### PAGE TEXT
The dump.json file at the mix level contains both L0 and L1 dump data. The file format is the same as that in the preceding examples.

Appendixes

API Description

msprobe.mindspore.seed_all

Function

Fixes randomness in the network and enables deterministic computing.

Prototype

msprobe.mindspore.seed_all(seed=1234, mode=False, rm_dropout=False)

Parameters

  • seed (int): (optional) random seed; defaults to 1234; example: seed=1000. This parameter is used to generate random numbers for random, numpy.random, mindspore.common.Initializer, and mindspore.nn.probability.distribution. as well as the hash algorithm for the str, bytes, and datetime objects in Python.

  • mode (bool): (optional) enables deterministic computing. The value can be True or False (default), for example, mode=True. If this parameter is set to True, the deterministic running mode of operators and deterministic computing of reduction communication operators (AllReduce, ReduceScatter, and Reduce) are enabled.

    Note: Deterministic computing deteriorates API execution performance. You are advised to enable it when multiple execution results of your model are found to be different.

  • rm_dropout (bool): (optional) dropout invalidation switch. The value can be True or False (default), for example, rm_dropout=True. If this parameter is set to True, mindspore.ops.Dropout, mindspore.ops.Dropout2D, mindspore.ops.Dropout3D, mindspore.mint.nn.Dropout, and mindspore.mint.nn.functional.dropout will become invalid to avoid network randomness caused by random dropout. You are advised to enable this function before collecting MindSpore data.

    Note: rm_dropout can be called to control dropout invalidation or validation only before the dropout instance is initialized.

Returns

None

Example

For details, see "Examples" in MSAdapter Dump Functions.

msprobe.mindspore.PrecisionDebugger

Function

Loads the dump configuration file to determine the detailed dump configuration.

### RECORDS SUPPLIED
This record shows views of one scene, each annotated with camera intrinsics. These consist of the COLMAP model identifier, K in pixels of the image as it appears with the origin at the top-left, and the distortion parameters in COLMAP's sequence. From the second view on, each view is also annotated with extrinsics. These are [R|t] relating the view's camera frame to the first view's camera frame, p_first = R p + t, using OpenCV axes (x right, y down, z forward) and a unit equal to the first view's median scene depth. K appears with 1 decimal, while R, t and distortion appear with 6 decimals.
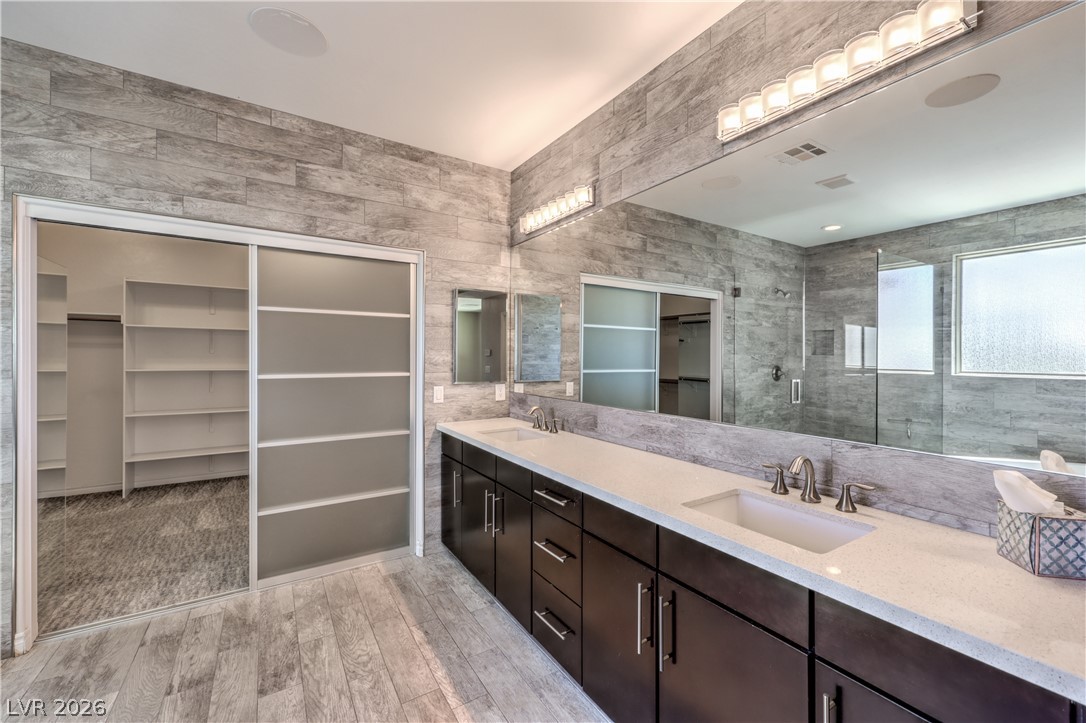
lens RADIAL K [[446.0, 0, 567.0], [0, 446.0, 361.1], [0, 0, 1]] dist [0.002790, -0.000593]
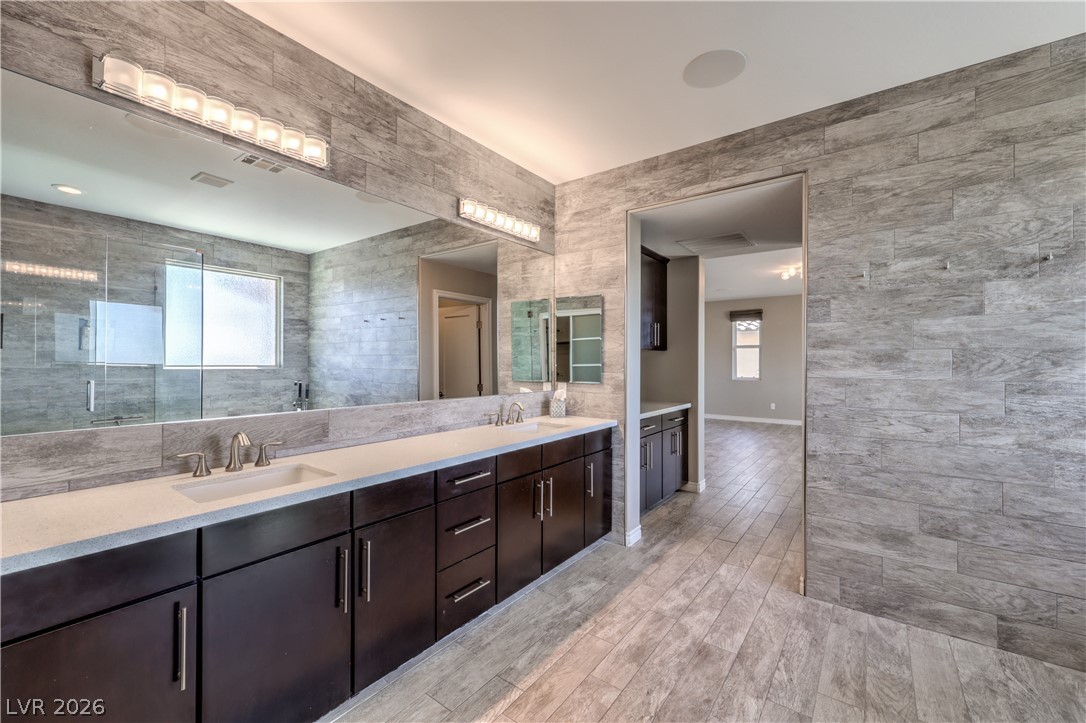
lens RADIAL K [[446.0, 0, 545.5], [0, 446.0, 356.6], [0, 0, 1]] dist [0.002790, -0.000593]
pose [[-0.332521, -0.002984, 0.943091, -0.900135], [-0.001191, 0.999996, 0.002745, -0.005587], [-0.943095, -0.000210, -0.332523, 0.929363]]
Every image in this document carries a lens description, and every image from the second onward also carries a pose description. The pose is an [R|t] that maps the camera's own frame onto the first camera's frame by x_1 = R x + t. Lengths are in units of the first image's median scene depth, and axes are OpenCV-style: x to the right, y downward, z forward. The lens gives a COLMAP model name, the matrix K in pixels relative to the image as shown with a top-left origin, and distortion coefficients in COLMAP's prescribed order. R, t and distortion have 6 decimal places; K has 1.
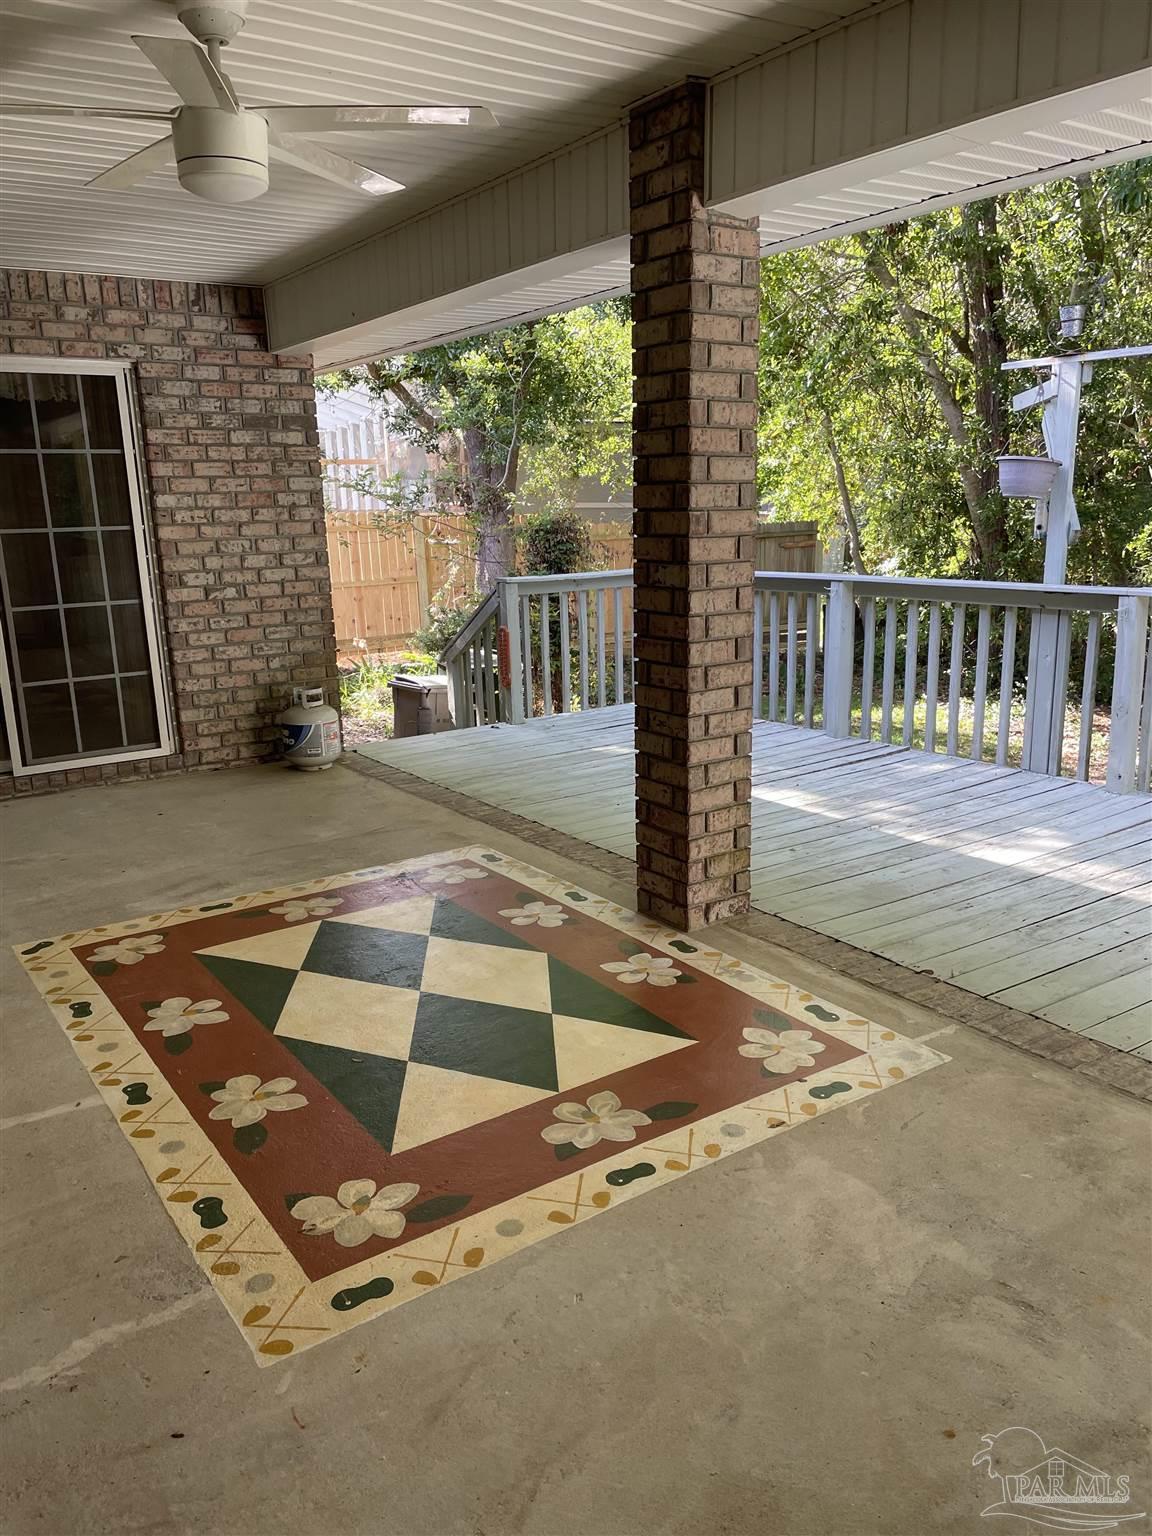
lens RADIAL K [[1164.9, 0, 574.8], [0, 1164.9, 771.6], [0, 0, 1]] dist [0.071222, -0.090579]
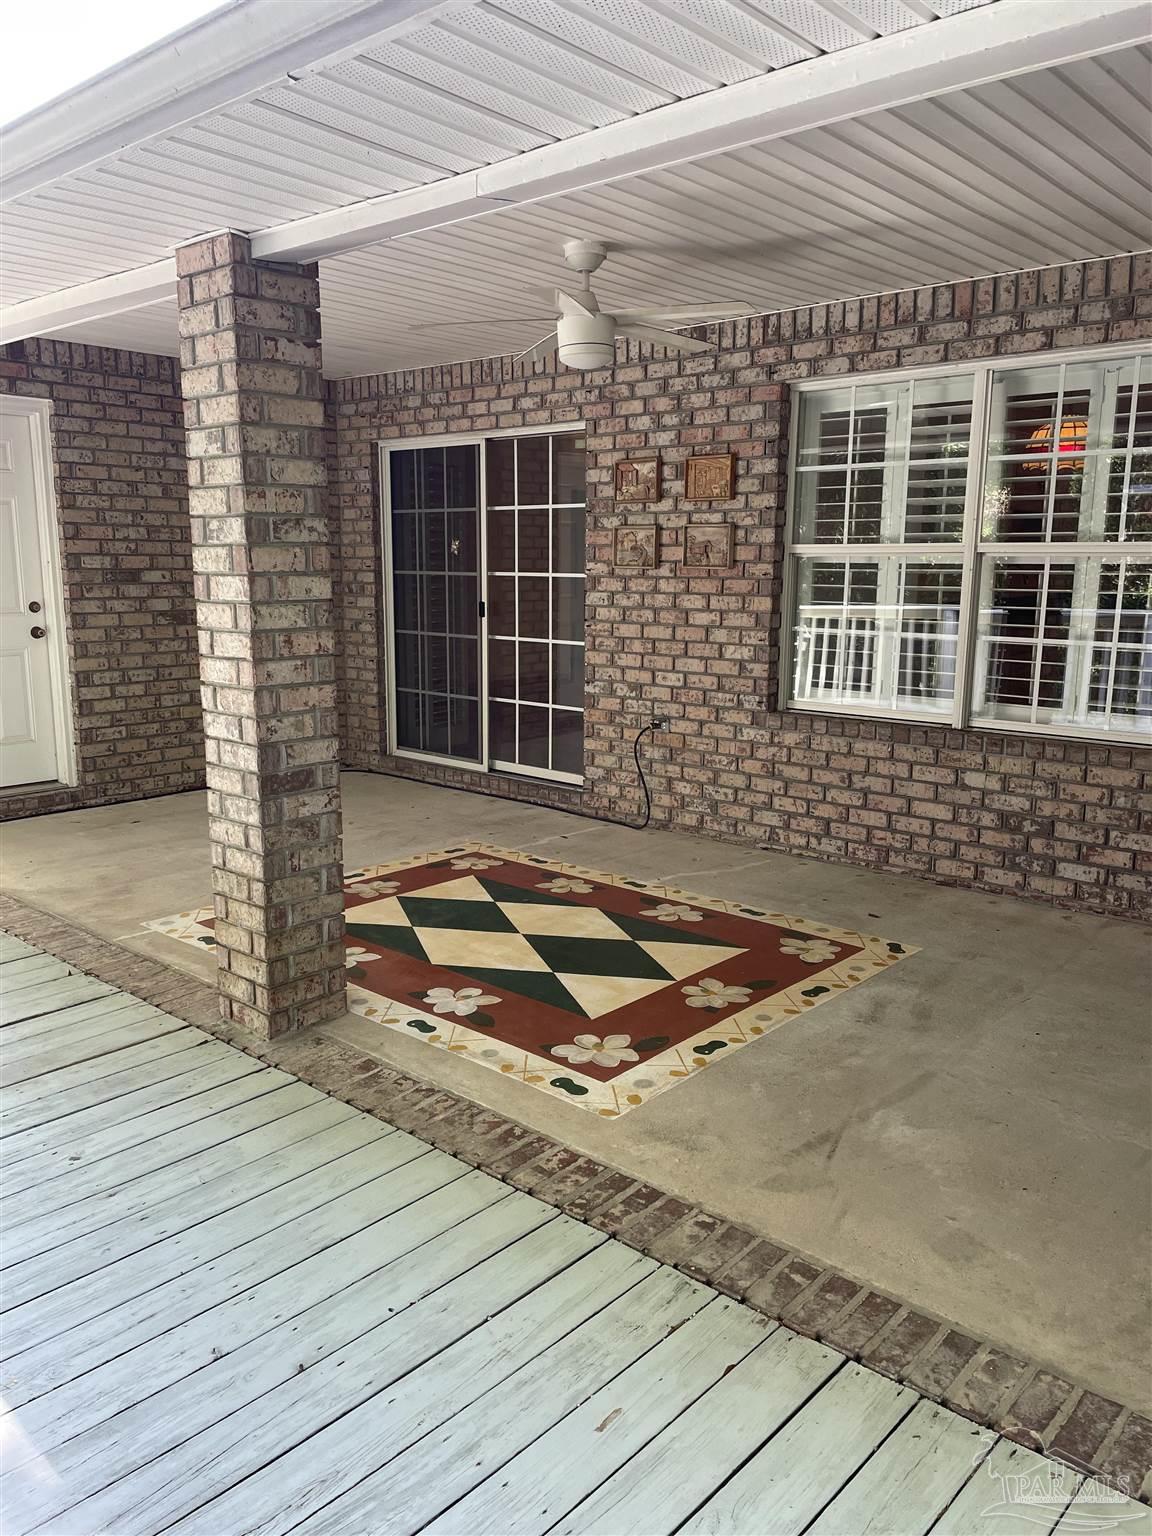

### ACTIONS TO TAKE
1. In the msprobe API page, which reduction communication operators get deterministic computing when mode is set to True?
2. Echo the msprobe API page word for word, from "Fixes randomness in" up to and including "Reduce) are enabled.".

### ANSWERS PROVIDED
1. AllReduce, ReduceScatter, and Reduce.

2.
Fixes randomness in the network and enables deterministic computing.

Prototype

msprobe.mindspore.seed_all(seed=1234, mode=False, rm_dropout=False)

Parameters

  • seed (int): (optional) random seed; defaults to 1234; example: seed=1000. This parameter is used to generate random numbers for random, numpy.random, mindspore.common.Initializer, and mindspore.nn.probability.distribution. as well as the hash algorithm for the str, bytes, and datetime objects in Python.

  • mode (bool): (optional) enables deterministic computing. The value can be True or False (default), for example, mode=True. If this parameter is set to True, the deterministic running mode of operators and deterministic computing of reduction communication operators (AllReduce, ReduceScatter, and Reduce) are enabled.